With only days remaining before the mildly anticipated debate between George Bush and John Kerry in Coral Gables, Florida, the PR departments of both camps are in high gear trying to drum up even a little bit of enthusiasm among the potential viewing public. In a politically polarizing race as close as this one, it surprises analysts that newly revised rating projections are still lukewarm. "There are going to be a lot of hacked off people when they end up having to miss The Apprentice'," said one senior analyst.

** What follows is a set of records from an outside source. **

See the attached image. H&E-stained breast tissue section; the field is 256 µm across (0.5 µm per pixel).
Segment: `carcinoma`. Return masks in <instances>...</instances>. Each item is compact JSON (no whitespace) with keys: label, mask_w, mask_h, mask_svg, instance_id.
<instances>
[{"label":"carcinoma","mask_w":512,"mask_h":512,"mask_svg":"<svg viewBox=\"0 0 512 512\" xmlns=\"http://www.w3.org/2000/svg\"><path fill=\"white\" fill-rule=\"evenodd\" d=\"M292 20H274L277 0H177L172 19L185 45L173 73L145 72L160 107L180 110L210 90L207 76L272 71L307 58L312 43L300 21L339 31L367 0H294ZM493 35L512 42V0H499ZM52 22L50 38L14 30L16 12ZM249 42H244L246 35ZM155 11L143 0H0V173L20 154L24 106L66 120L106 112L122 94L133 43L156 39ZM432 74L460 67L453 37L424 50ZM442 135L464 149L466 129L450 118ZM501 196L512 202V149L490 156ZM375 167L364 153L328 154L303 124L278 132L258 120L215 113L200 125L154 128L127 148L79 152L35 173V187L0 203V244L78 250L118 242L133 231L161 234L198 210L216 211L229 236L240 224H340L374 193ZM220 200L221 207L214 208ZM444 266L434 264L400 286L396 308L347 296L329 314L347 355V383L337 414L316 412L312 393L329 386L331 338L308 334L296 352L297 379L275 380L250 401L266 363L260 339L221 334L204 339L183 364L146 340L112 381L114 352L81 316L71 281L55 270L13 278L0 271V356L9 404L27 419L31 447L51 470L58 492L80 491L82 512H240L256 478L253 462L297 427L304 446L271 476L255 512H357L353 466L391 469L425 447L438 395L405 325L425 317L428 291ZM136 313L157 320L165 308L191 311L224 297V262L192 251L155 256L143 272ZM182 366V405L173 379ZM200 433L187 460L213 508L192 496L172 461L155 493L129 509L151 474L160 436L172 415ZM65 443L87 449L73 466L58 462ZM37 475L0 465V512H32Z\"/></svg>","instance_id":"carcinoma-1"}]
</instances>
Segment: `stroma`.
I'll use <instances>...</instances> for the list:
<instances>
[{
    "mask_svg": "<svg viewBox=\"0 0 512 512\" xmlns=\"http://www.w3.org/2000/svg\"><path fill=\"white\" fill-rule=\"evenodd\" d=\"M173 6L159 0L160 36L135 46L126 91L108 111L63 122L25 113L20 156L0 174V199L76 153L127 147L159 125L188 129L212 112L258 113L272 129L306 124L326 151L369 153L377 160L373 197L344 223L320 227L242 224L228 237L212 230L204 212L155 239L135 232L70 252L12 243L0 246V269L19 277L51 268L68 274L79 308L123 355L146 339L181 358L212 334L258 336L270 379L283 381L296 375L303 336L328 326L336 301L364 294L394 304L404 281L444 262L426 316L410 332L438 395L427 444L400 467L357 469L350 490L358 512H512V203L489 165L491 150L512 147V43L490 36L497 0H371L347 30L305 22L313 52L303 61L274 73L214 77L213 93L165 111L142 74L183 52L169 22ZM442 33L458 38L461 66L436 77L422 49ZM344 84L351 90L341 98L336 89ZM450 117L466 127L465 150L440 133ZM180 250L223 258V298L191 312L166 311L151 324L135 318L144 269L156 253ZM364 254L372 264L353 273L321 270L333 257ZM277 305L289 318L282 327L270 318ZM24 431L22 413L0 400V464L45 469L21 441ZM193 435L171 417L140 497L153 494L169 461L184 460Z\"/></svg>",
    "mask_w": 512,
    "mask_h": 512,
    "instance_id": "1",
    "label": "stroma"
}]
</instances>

A lot of critics are comparing this debate to the summer debacle, "Alien Versus Predator". Though it barely managed to garner enough global box office to cover the $60 million in production costs, AVP was largely dismissed as kryptonite to both somewhat successful "Alien" and "Predator" franchises. Consequently, the 50 million in projected audience for the debate may be as far off target as an AVP Oscar nomination for best picture. But a spokesman at the University of Miami in charge of organizing the debate defended it by pointing out, "If the Bush/Kerry debate is AVP, then the Nader campaign is Dude, Where's My Car?' It's all relative".
Bush's handlers, however, are being proactive in casting "W" in the Predator role. At the "weigh-in", Bush took a swing at Kerry, charging that, "Kerry could debate himself for 90 minutes, he's changed his positions on Iraq so many times." Bush not only firmly established himself in the position of preeminent presidential predator, but also put Kerry in the subordinate position of antagonistic alien. He went on to exaggerate the comparison with a mocking description of Kerry's political career: "Emerging from the pulsating egg of Vietnam, Kerry wasted no time attaching himself to the face of legitimate politics, incubating himself in the viscera of the political body, bursting forth from the body cavity amid a spray of criticism, the acid of liberal politics coursing through his veins."
But, Kerry, despite recovering from a slight cold, responded angrily, describing George's Bush's Iraq policy as, "Strategically flawed despite superior weaponry, and hiding behind a false mask of accomplishment to conceal the truly ugly face of everyday reality in Iraq. This ineffective president has made our 21st century soldiers vulnerable to mud-caked insurgents with the IQ of Schwarzenegger and a predisposition for bad one-liners."
Despite the rousing rhetoric, it is largely anticipated that the debate will suck worst than a tropical depression. If no clear winner emerges, the debate might better be compared to "Freddy Versus Jason", another highly anticipated disappointment. To the film's credit, however, at least Jason had no speaking parts. And after four hurricanes in six weeks, Florida has probably had more than enough wind for a while.